**CONSIGNES**
**1)** Reformulez sous forme de liste le paragraphe de l'extrait sur le futurisme polonais qui commence par « Pourtant, les principes du futurisme polonais ». Conservez-en les faits principaux.
**2)** Recopiez les lignes des enregistrements depuis leur début jusqu'à la ligne contenant « olarak, zarafeti konforla », bornes incluses. Omettez les images.

Pourtant, les prin­cipes du futu­risme polo­nais ne se dif­fé­ren­cient en sub­stance que très peu de ses homo­logues ita­liens et russes. En 1921, Jasieński publie quatre mani­festes dans l’ambition de poser les fon­da­tions d’une nou­velle poé­sie et de futu­ri­ser la socié­té3. Il y énonce sa volon­té de libé­rer le monde de l’emprise de la logique pour éri­ger l’absurde et l’humour en règle de vie : « Nous, futu­ristes, vou­lons vous indi­quer la voie hors de ce ghet­to de logique. L’homme a ces­sé d’être heu­reux parce qu’il a ces­sé d’espérer… un déluge de mer­veilles et de sur­prises. L’absurde qui danse dans les rues. » La tech­no­lo­gie est consi­dé­rée comme un art à part entière, au même titre que la pein­ture, la sculp­ture ou l’architecture. « Une bonne machine est le meilleur exemple d’œuvre d’art du fait de sa com­bi­nai­son par­faite d’économie, de déter­mi­na­tion et de dyna­mique », écrit Jasieński. L’art lui-même est pré­sen­té comme une dis­ci­pline de masse, popu­laire, démo­cra­tique et uni­ver­selle, des­ti­née à enva­hir l’espace public, les usines, tram­ways, parcs et bal­cons. Tout le monde peut à la fois consom­mer et créer de l’art. De nou­velles formes artis­tiques sont recher­chées — en ce qui concerne la poé­sie, la syn­taxe, ponc­tua­tion et métrique sont abo­lies, les mots pou­vant s’utiliser indé­pen­dam­ment de leur sens pour pri­vi­lé­gier leur aspect pho­né­tique. Bien évi­dem­ment, le pas­sé est reje­té et le futur voué à un culte sans borne. Tous ces aspects déve­lop­pés par Jasieński sont tou­te­fois très simi­laires aux pro­grammes russes et italiens.

[Entrées du jeu de données]
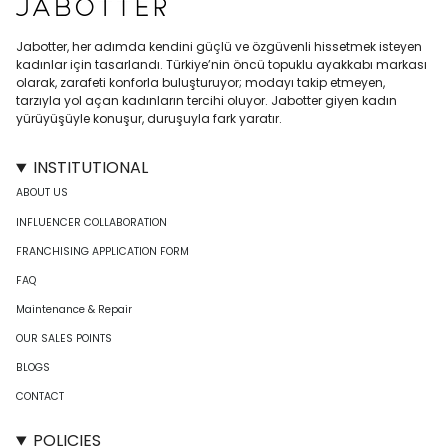
Jabotter, her adımda kendini güçlü ve özgüvenli hissetmek isteyen
kadınlar için tasarlandı. Türkiye’nin öncü topuklu ayakkabı markası
olarak, zarafeti konforla buluşturuyor; modayı takip etmeyen,
tarzıyla yol açan kadınların tercihi oluyor. Jabotter giyen kadın
yürüyüşüyle konuşur, duruşuyla fark yaratır.
INSTITUTIONAL
ABOUT US
INFLUENCER COLLABORATION
FRANCHISING APPLICATION FORM
FAQ
Maintenance & Repair
OUR SALES POINTS
BLOGS
CONTACT
POLICIES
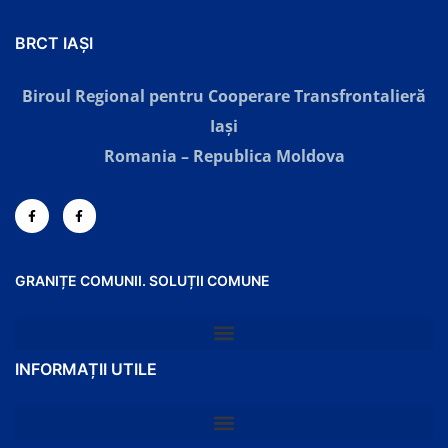
BRCT IAȘI
Biroul Regional pentru Cooperare Transfrontalieră
Iaşi
Romania – Republica Moldova
GRANIȚE COMUNII. SOLUȚII COMUNE
INFORMAȚII UTILE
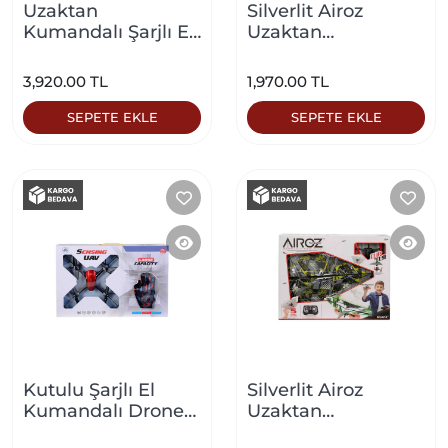
Uzaktan
Silverlit Airoz
Kumandalı Şarjlı El
Uzaktan
Kontrollü Uçak
Kumandalı Uçak
Drone Turuncu
Mavi
3,920.00 TL
1,970.00 TL
SEPETE EKLE
SEPETE EKLE
Kutulu Şarjlı El
Silverlit Airoz
Kumandalı Drone
Uzaktan
Kırmızı
Kumandalı Uçak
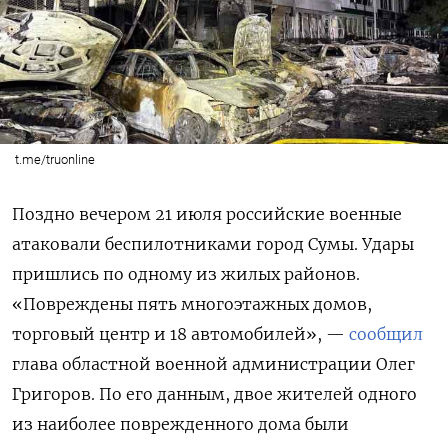
t.me/truonline
Поздно вечером 21 июля российские военные
атаковали беспилотниками город Сумы. Удары
пришлись по одному из жилых районов.
«Повреждены пять многоэтажных домов,
торговый центр и 18 автомобилей», —
сообщил
глава областной военной администрации Олег
Григоров. По его данным, двое жителей одного
из наиболее поврежденного дома были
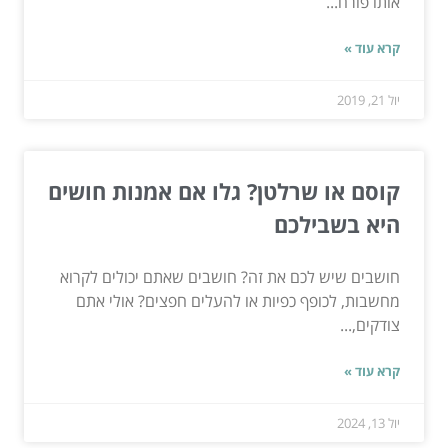
אותו פורח...
קרא עוד »
יול 21, 2019
קוסם או שרלטן? גלו אם אמנות חושים
היא בשבילכם
חושבים שיש לכם את זה? חושבים שאתם יכולים לקרוא
מחשבות, לכופף כפיות או להעלים חפצים? אולי אתם
צודקים,...
קרא עוד »
יול 13, 2024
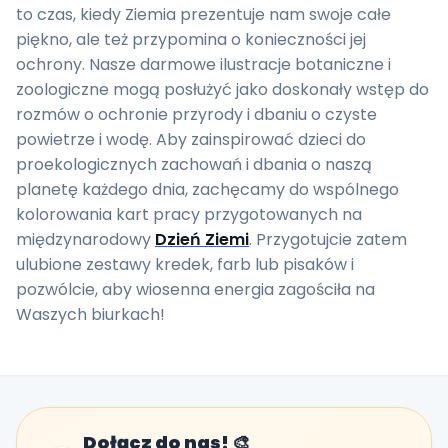
to czas, kiedy Ziemia prezentuje nam swoje całe
piękno, ale też przypomina o konieczności jej
ochrony. Nasze darmowe ilustracje botaniczne i
zoologiczne mogą posłużyć jako doskonały wstęp do
rozmów o ochronie przyrody i dbaniu o czyste
powietrze i wodę. Aby zainspirować dzieci do
proekologicznych zachowań i dbania o naszą
planetę każdego dnia, zachęcamy do wspólnego
kolorowania kart pracy przygotowanych na
międzynarodowy
Dzień Ziemi
. Przygotujcie zatem
ulubione zestawy kredek, farb lub pisaków i
pozwólcie, aby wiosenna energia zagościła na
Waszych biurkach!
Dołącz do nas! 🎨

**SOLUTIONS PAR TÂCHE**
**1)**
- Les principes du futurisme polonais diffèrent très peu de ceux des futuristes italiens et russes.
- En 1921, Jasieński publie quatre manifestes pour fonder une nouvelle poésie et futuriser la société.
- Il veut libérer le monde de l'emprise de la logique et faire de l'absurde et de l'humour une règle de vie.
- La technologie est considérée comme un art à part entière, au même titre que la peinture, la sculpture ou l'architecture. Pour Jasieński, une bonne machine est le meilleur exemple d'œuvre d'art, par sa combinaison d'économie, de détermination et de dynamique.
- L'art est conçu comme une discipline de masse, populaire, démocratique et universelle, destinée à envahir l'espace public : usines, tramways, parcs, balcons. Chacun peut à la fois en consommer et en créer.
- De nouvelles formes artistiques sont recherchées. En poésie, la syntaxe, la ponctuation et la métrique sont abolies, et les mots peuvent être utilisés pour leur aspect phonétique, indépendamment de leur sens.
- Le passé est rejeté et le futur fait l'objet d'un culte sans borne.
- Tous ces aspects restent très similaires aux programmes russes et italiens.

**2)**
Jabotter, her adımda kendini güçlü ve özgüvenli hissetmek isteyen
kadınlar için tasarlandı. Türkiye’nin öncü topuklu ayakkabı markası
olarak, zarafeti konforla buluşturuyor; modayı takip etmeyen,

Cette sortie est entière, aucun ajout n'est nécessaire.